Stored data:
- - - -

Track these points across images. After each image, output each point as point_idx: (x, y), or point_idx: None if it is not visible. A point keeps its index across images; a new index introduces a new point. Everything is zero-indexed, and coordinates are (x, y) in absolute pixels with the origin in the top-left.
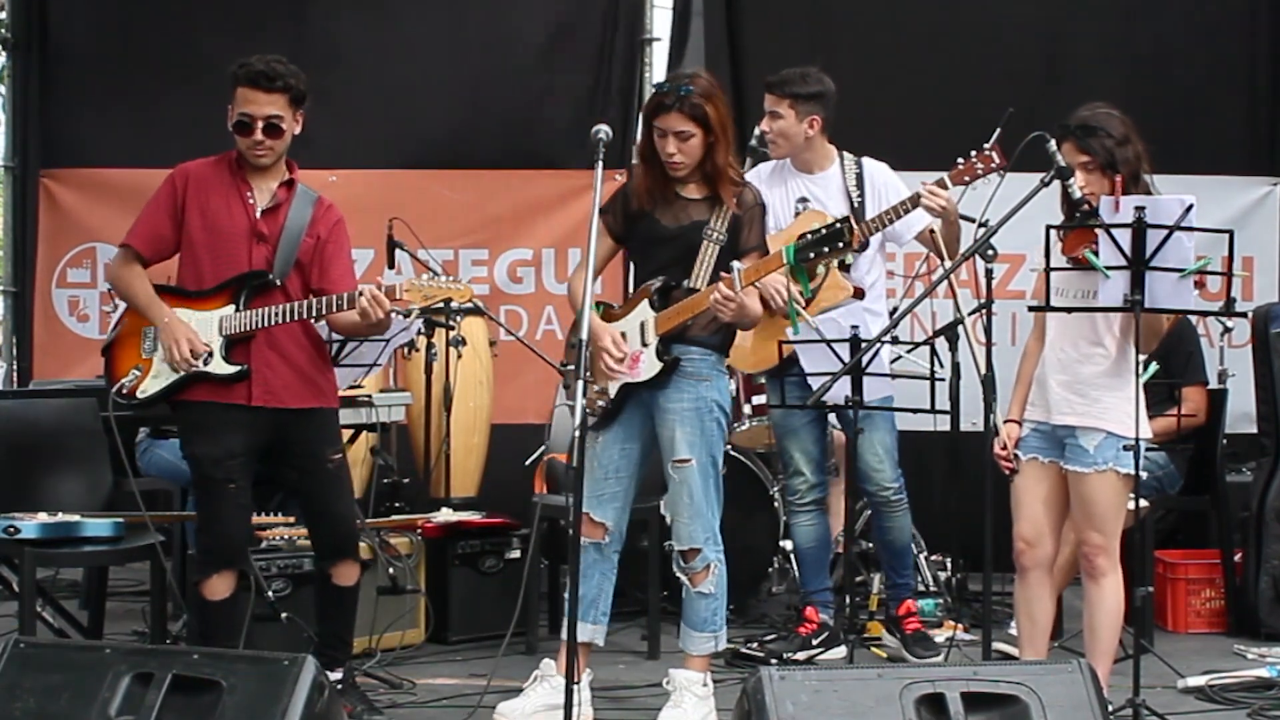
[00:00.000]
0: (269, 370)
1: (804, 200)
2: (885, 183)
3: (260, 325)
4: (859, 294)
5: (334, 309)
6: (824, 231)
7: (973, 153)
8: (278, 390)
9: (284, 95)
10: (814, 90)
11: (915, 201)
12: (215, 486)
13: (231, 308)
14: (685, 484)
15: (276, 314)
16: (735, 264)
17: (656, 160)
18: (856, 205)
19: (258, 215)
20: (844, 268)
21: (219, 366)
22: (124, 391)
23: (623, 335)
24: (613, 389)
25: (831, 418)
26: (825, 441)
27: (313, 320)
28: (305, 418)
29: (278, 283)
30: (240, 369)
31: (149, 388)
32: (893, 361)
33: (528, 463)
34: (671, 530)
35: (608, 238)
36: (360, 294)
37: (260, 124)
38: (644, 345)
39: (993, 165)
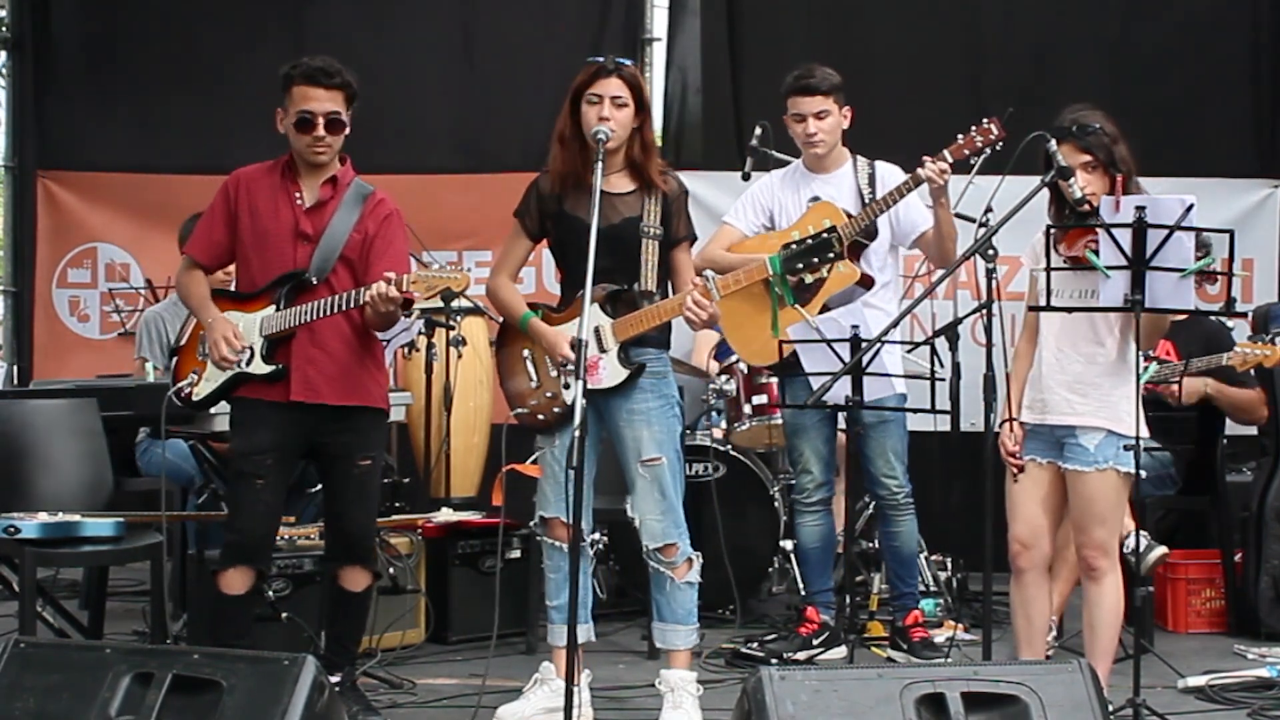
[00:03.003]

- - - -

Task to carry out: When a picture appears in the material, please pass over it while retyping the rest exactly.

Solved exercise:
Track these points across images. After each image, output each point as point_idx: (x, y), or point_idx: None if it is not visible. A point keeps its index across images; a new index introduces a new point. Everything is zero-indexed, and coordinates are (x, y) in absolute pixels with the origin in the top-left.
[00:00.000]
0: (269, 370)
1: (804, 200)
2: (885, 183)
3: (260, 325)
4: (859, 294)
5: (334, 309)
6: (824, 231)
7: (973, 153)
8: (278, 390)
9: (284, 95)
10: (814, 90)
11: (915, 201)
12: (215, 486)
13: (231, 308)
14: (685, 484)
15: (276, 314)
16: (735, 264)
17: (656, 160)
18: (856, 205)
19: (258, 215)
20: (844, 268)
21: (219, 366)
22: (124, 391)
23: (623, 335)
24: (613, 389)
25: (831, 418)
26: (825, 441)
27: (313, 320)
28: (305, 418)
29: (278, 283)
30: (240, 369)
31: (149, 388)
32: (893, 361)
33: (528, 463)
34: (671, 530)
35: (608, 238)
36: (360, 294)
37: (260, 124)
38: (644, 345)
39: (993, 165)
[00:03.003]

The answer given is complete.